Произведения Михаила Шемякина Андрею совсем не нравились, но это было первое, что попалось ему на глаза в «Досуге в Москве». «А потом, какая разница, что смотреть, главное – с кем!» После разговора с Юлей Андрей лег на диван и закрыл глаза. «Предположим, я лишу ее на этом диване невинности, – думал он. – А что дальше? И почему я сразу думаю об этом? Неужели я не могу относиться к женщинам иначе? Вот передо мной юная девочка, готовится к экзаменам, с мамой хитрит, но слушается, а я все об одном – как бы затащить ее в койку. Может быть, она – мое спасение? Может быть, хоть раз в жизни попробовать вести себя иначе?» Андрей представил себе, как он красиво ухаживает за Юлей, «растит» ее для себя, до «определенного возраста и момента», она обожает его, они женятся. Нет, полета не было! Он не был увлечен настолько, чтобы играть в романтику до свадьбы. Да и Юля… Неужели не захочет «попробовать» раньше? Ну, хорошо, они занимаются сексом, он ее и в этом смысле «растит», все-таки потом женятся, его молодая жена живет интересами своего мужа, профессора – Мирошкин зачем-то в этих своих мечтах увеличил разницу в их возрасте и «прыгнул» в профессора. Ну а почему бы и нет? Все это возможно. Но кто у нее родители? И позволят ли они ему и ей играть в садовника и цветочек? В тот же вечер, предаваясь онанизму, он думал о Юле. Выбравшись из душа, Андрей твердо решил во время свидания не распускать руки и вообще ограничиться чисто платоническими отношениями. По крайней мере завтра. Пусть все будет как тогда – с Костюк…

– Так куда ты поступаешь? – спросил Мирошкин, когда на другой день, с избытком набродившись среди отлитого в металле шемякинского уродства, они присели на скамью. Девушка была одета не столь призывно, как при первой встрече – на ней были темные джинсы, сиреневая шелковая рубашка, для лучшего осмотра предметов искусства Юля водрузила на нос очки. То, что она была близорука, почему-то укрепило Мирошкина в его решении не лапать Юлю сразу и подтолкнуло к выбору в разговоре слегка покровительственного тона. Впрочем, он уверенно поцеловал ее при встрече.

– Пока не могу сказать. Чтоб не сглазить. Поступлю – тогда расскажу. Одно могу сказать, мы с тобой разным делом будем заниматься.

– С химией что-то связано?

– Угадал! Ах, нет, ты книжку мою видел. У меня всегда хорошо шли естественные предметы, а твоя история никогда не нравилась, – она смотрела на него с озорным вызовом, как бы говоря: «То, что мне не нравится история, еще не значит, что мне не нравишься ты».

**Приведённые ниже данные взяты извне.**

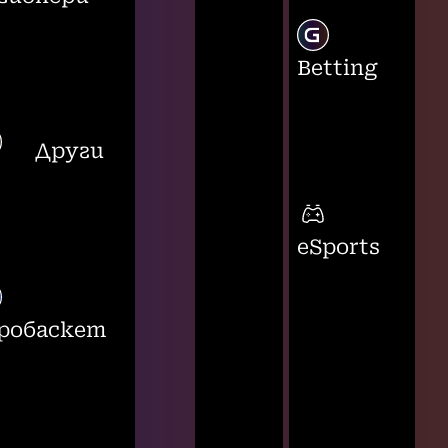
Betting
Други
eSports
робаскет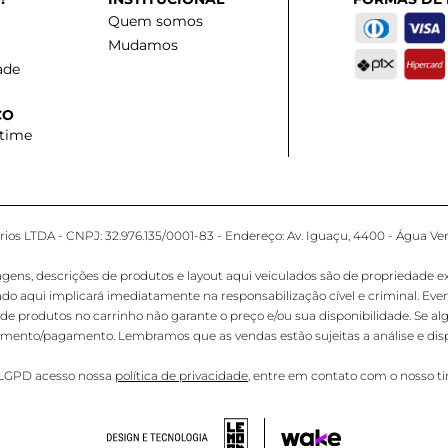
Quem somos
Mudamos
ade
CO
 time
os LTDA - CNPJ: 32.976.135/0001-83 - Endereço: Av. Iguaçu, 4400 - Água Ver
 descrições de produtos e layout aqui veiculados são de propriedade exclus
ado aqui implicará imediatamente na responsabilização cível e criminal. E
de produtos no carrinho não garante o preço e/ou sua disponibilidade. Se al
hamento/pagamento. Lembramos que as vendas estão sujeitas a análise e disp
e LGPD acesso nossa
política de privacidade
, entre em contato com o nosso t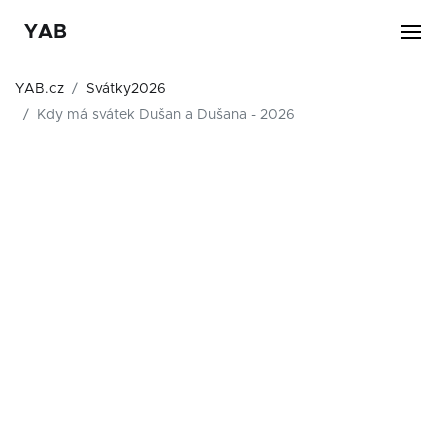
YAB
YAB.cz
Svátky2026
Kdy má svátek Dušan a Dušana - 2026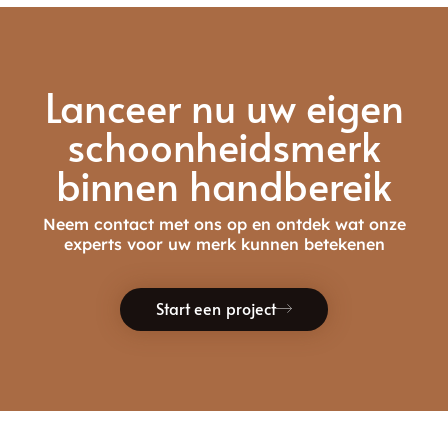
Lanceer nu uw eigen
schoonheidsmerk
binnen handbereik
Neem contact met ons op en ontdek wat onze
experts voor uw merk kunnen betekenen
Start een project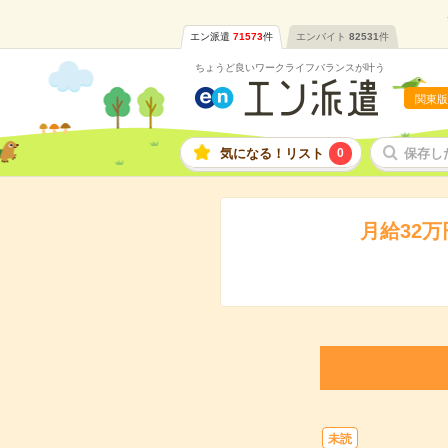
エン派遣
71573
件
エンバイト
82531
件
ちょうど良いワークライフバランスが叶う
関東版
気になる！リスト
0
保存し
月給32
未読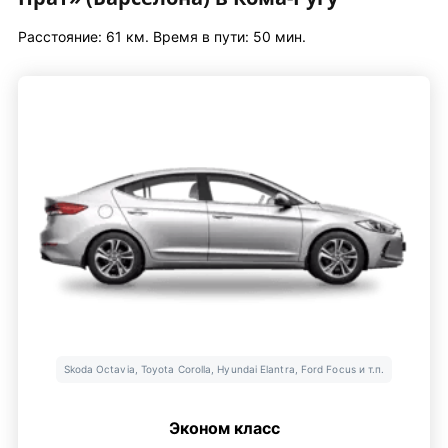
Расстояние: 61 км. Время в пути: 50 мин.
Skoda Octavia, Toyota Corolla, Hyundai Elantra, Ford Focus и т.п.
Эконом класс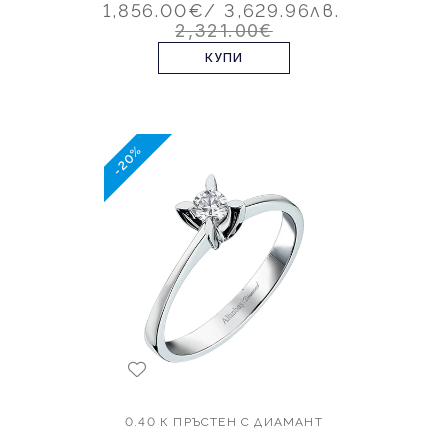
1,856.00€
/ 3,629.96лв.
2,321.00€
КУПИ
-20%
0.40 К ПРЪСТЕН С ДИАМАНТ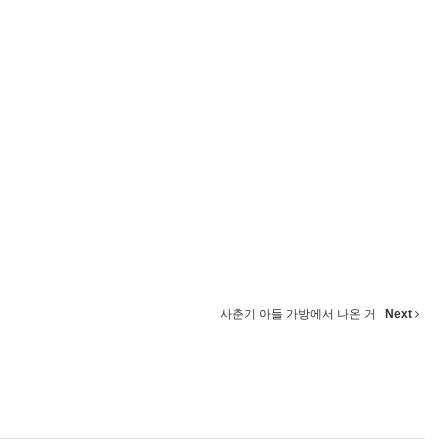
사춘기 아들 가방에서 나온 거
Next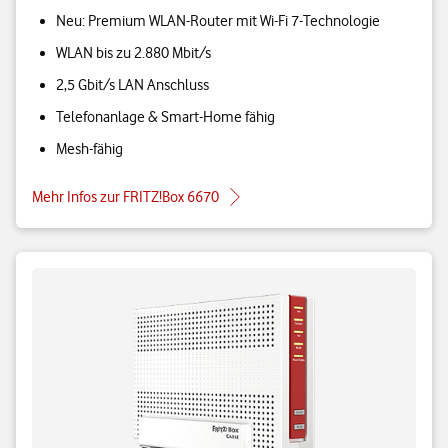
Neu: Premium WLAN-Router mit Wi-Fi 7-Technologie
WLAN bis zu 2.880 Mbit/s
2,5 Gbit/s LAN Anschluss
Telefonanlage & Smart-Home fähig
Mesh-fähig
Mehr Infos zur FRITZ!Box 6670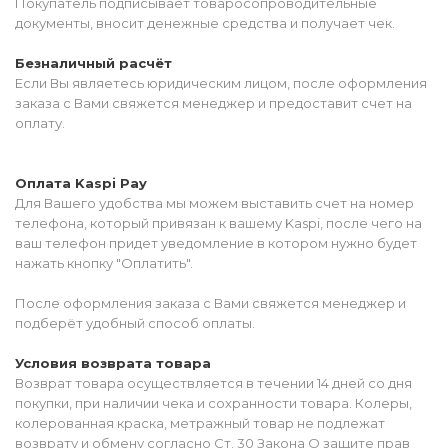
Покупатель подписывает товаросопроводительные
документы, вносит денежные средства и получает чек.
Безналичный расчёт
Если Вы являетесь юридическим лицом, после оформления
заказа с Вами свяжется менеджер и предоставит счет на
оплату.
Оплата Kaspi Pay
Для Вашего удобства мы можем выставить счет на номер
телефона, который привязан к вашему Kaspi, после чего на
ваш телефон придет уведомление в котором нужно будет
нажать кнопку "Оплатить".
После оформления заказа с Вами свяжется менеджер и
подберёт удобный способ оплаты.
Условия возврата товара
Возврат товара осуществляется в течении 14 дней со дня
покупки, при наличии чека и сохранности товара. Колеры,
колерованная краска, метражный товар не подлежат
возврату и обмену согласно Ст. 30 Закона О защите прав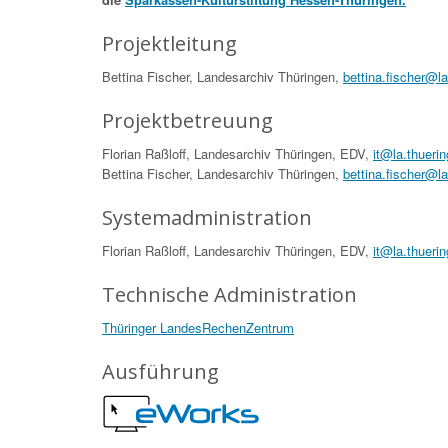
Projektleitung
Bettina Fischer, Landesarchiv Thüringen,
bettina.fischer@l
Projektbetreuung
Florian Raßloff, Landesarchiv Thüringen, EDV,
it@la.thueri
Bettina Fischer, Landesarchiv Thüringen,
bettina.fischer@l
Systemadministration
Florian Raßloff, Landesarchiv Thüringen, EDV,
it@la.thueri
Technische Administration
Thüringer LandesRechenZentrum
Ausführung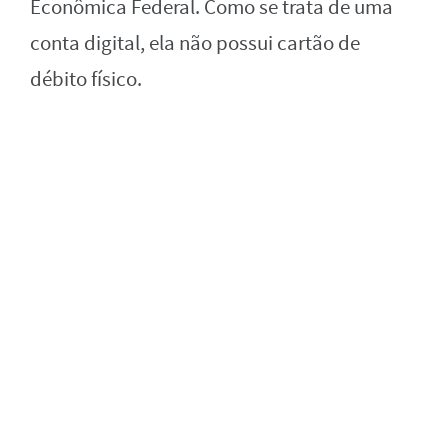
Econômica Federal. Como se trata de uma
conta digital, ela não possui cartão de
débito físico.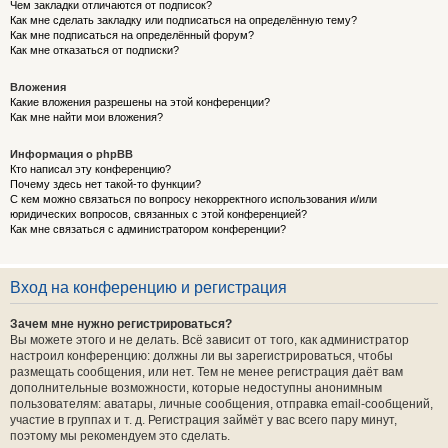
Чем закладки отличаются от подписок?
Как мне сделать закладку или подписаться на определённую тему?
Как мне подписаться на определённый форум?
Как мне отказаться от подписки?
Вложения
Какие вложения разрешены на этой конференции?
Как мне найти мои вложения?
Информация о phpBB
Кто написал эту конференцию?
Почему здесь нет такой-то функции?
С кем можно связаться по вопросу некорректного использования и/или
юридических вопросов, связанных с этой конференцией?
Как мне связаться с администратором конференции?
Вход на конференцию и регистрация
Зачем мне нужно регистрироваться?
Вы можете этого и не делать. Всё зависит от того, как администратор
настроил конференцию: должны ли вы зарегистрироваться, чтобы
размещать сообщения, или нет. Тем не менее регистрация даёт вам
дополнительные возможности, которые недоступны анонимным
пользователям: аватары, личные сообщения, отправка email-сообщений,
участие в группах и т. д. Регистрация займёт у вас всего пару минут,
поэтому мы рекомендуем это сделать.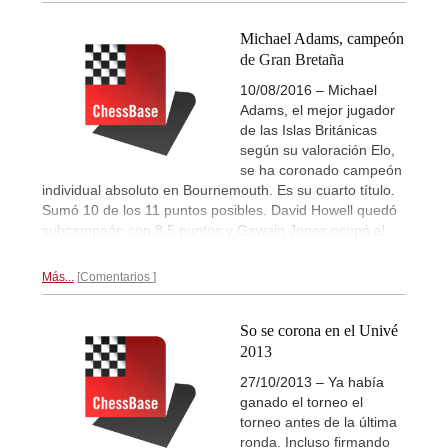
Michael Adams, campeón
de Gran Bretaña
10/08/2016 – Michael
Adams, el mejor jugador
de las Islas Británicas
según su valoración Elo,
se ha coronado campeón
individual absoluto en Bournemouth. Es su cuarto título.
Sumó 10 de los 11 puntos posibles. David Howell quedó
subcampeón con 8,5 puntos y Gawain Jones ocupó el
tercer puesto con 8 puntos.
Crónica final...
Más...
Comentarios
So se corona en el Univé
2013
27/10/2013 – Ya había
ganado el torneo el
torneo antes de la última
ronda. Incluso firmando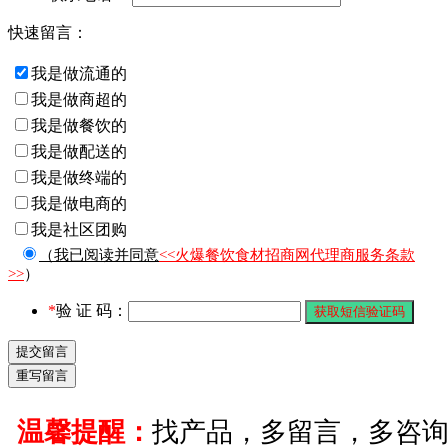
快速留言：
我是做流通的
我是做商超的
我是做餐饮的
我是做配送的
我是做终端的
我是做电商的
我是社区团购
（我已阅读并同意
<<火爆餐饮食材招商网代理商服务条款
>>
）
*
验 证 码：
温馨提醒：
找产品，多留言，多咨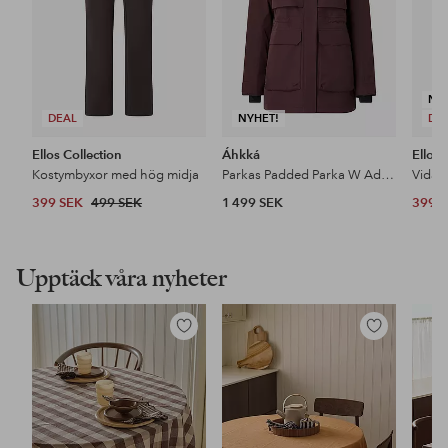
NY
DEAL
NYHET!
DE
Ellos Collection
Áhkká
Ellos 
Kostymbyxor med hög midja
Parkas Padded Parka W Adjustable Waist
399 SEK
499 SEK
1 499 SEK
399 
Upptäck våra nyheter
Lägg
Lägg
till
till
i
i
favoriter
favoriter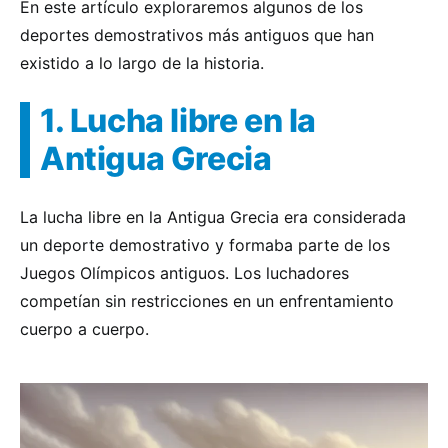
En este artículo exploraremos algunos de los
deportes demostrativos más antiguos que han
existido a lo largo de la historia.
1. Lucha libre en la
Antigua Grecia
La lucha libre en la Antigua Grecia era considerada
un deporte demostrativo y formaba parte de los
Juegos Olímpicos antiguos. Los luchadores
competían sin restricciones en un enfrentamiento
cuerpo a cuerpo.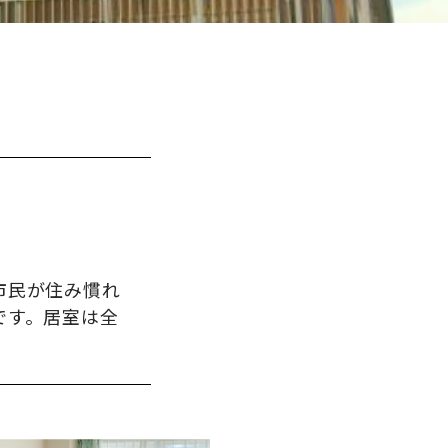
市民が住み慣れ
です。居室は全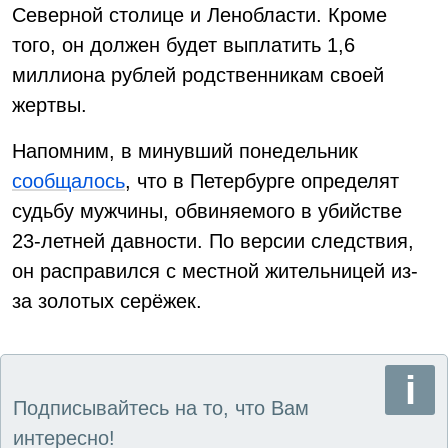
Северной столице и Ленобласти. Кроме
того, он должен будет выплатить 1,6
миллиона рублей родственникам своей
жертвы.
Напомним, в минувший понедельник
сообщалось
, что в Петербурге определят
судьбу мужчины, обвиняемого в убийстве
23-летней давности. По версии следствия,
он расправился с местной жительницей из-
за золотых серёжек.
Подписывайтесь на то, что Вам
интересно!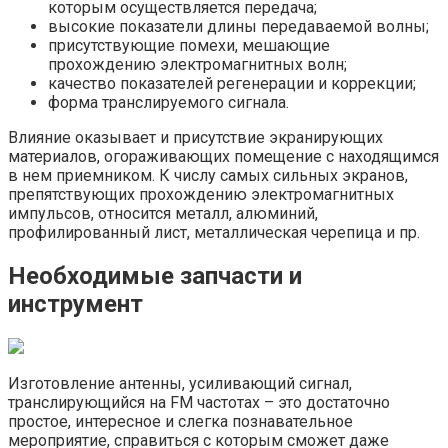
которым осуществляется передача;
высокие показатели длины передаваемой волны;
присутствующие помехи, мешающие
прохождению электромагнитных волн;
качество показателей регенерации и коррекции;
форма транслируемого сигнала.
Влияние оказывает и присутствие экранирующих
материалов, огораживающих помещение с находящимся
в нем приемником. К числу самых сильных экранов,
препятствующих прохождению электромагнитных
импульсов, относится металл, алюминий,
профилированный лист, металлическая черепица и пр.
Необходимые запчасти и
инструмент
Изготовление антенны, усиливающий сигнал,
транслирующийся на FM частотах – это достаточно
простое, интересное и слегка познавательное
мероприятие, справиться с которым сможет даже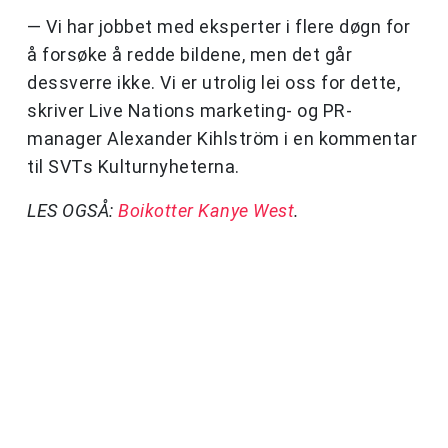
— Vi har jobbet med eksperter i flere døgn for
å forsøke å redde bildene, men det går
dessverre ikke. Vi er utrolig lei oss for dette,
skriver Live Nations marketing- og PR-
manager Alexander Kihlström i en kommentar
til SVTs Kulturnyheterna.
LES OGSÅ:
Boikotter Kanye West
.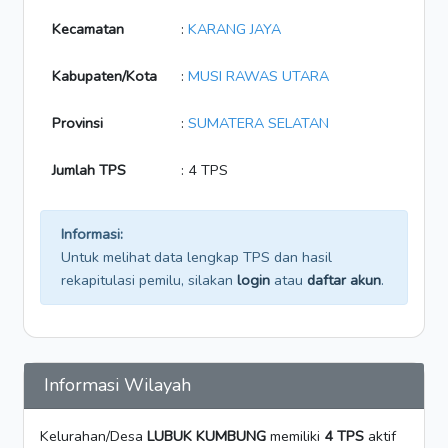
Kecamatan
:
KARANG JAYA
Kabupaten/Kota
:
MUSI RAWAS UTARA
Provinsi
:
SUMATERA SELATAN
Jumlah TPS
: 4 TPS
Informasi:
Untuk melihat data lengkap TPS dan hasil
rekapitulasi pemilu, silakan
login
atau
daftar akun
.
Informasi Wilayah
Kelurahan/Desa
LUBUK KUMBUNG
memiliki
4 TPS
aktif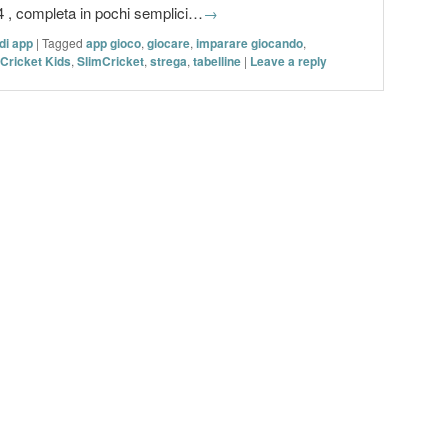
l 4 , completa in pochi semplici…
→
di app
|
Tagged
app gioco
,
giocare
,
imparare giocando
,
 Cricket Kids
,
SlimCricket
,
strega
,
tabelline
|
Leave a reply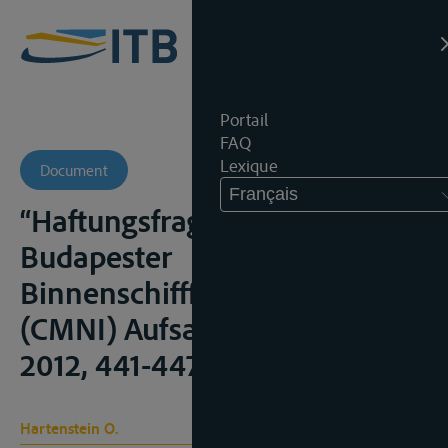
Portail
FAQ
Lexique
Document
Français
“Haftungsfragen im
Budapester
Binnenschifffahrtsübereinkom
(CMNI) Aufsatz”, Transp.R.,
2012, 441-447
Hartenstein O.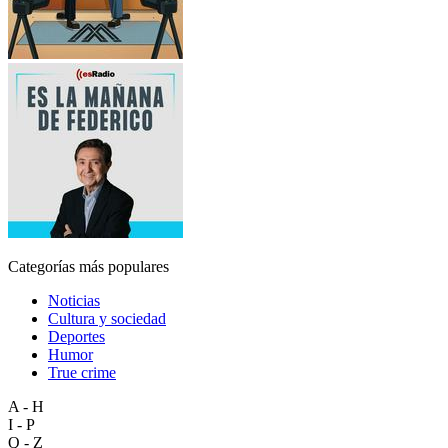
Categorías más populares
Noticias
Cultura y sociedad
Deportes
Humor
True crime
A - H
I - P
Q - Z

– А почему ты обратила на меня внимание?

– Честно? Мне понравилась твоя фигура. Я сразу поняла, что у тебя должно быть мускулистое тело. И руки сильные…

– Ты говоришь совсем как взрослая. А тебя не смутила разница в возрасте. Или ты думала, что я моложе?

– Нет, конечно. У меня, если хочешь знать, почти все мужчины были не моложе тебя.

– Мужчины? Что ты имеешь в виду?

– Я имею в виду секс!

– Ты не девственница?!

– Нет, конечно, – Юля даже обиделась – через неделю мне исполнится семнадцать – я тебе слегка солгала, мне пока шестнадцать, не обижайся – так вот, еще через неделю будет ровно год, как я лишилась невинности!

– Ты об этом говоришь, как будто эти два события связаны.

– Конечно, как только мне исполнилось шестнадцать, я тут же решила так это отметить.

– Зачем?

– Ну, как зачем? Я же взрослая! – Юля, видно, не понимала, что ему неясно.

– Логично… И кто он был?

– Неважно. Так, один… В клубе познакомились. Двигался хорошо.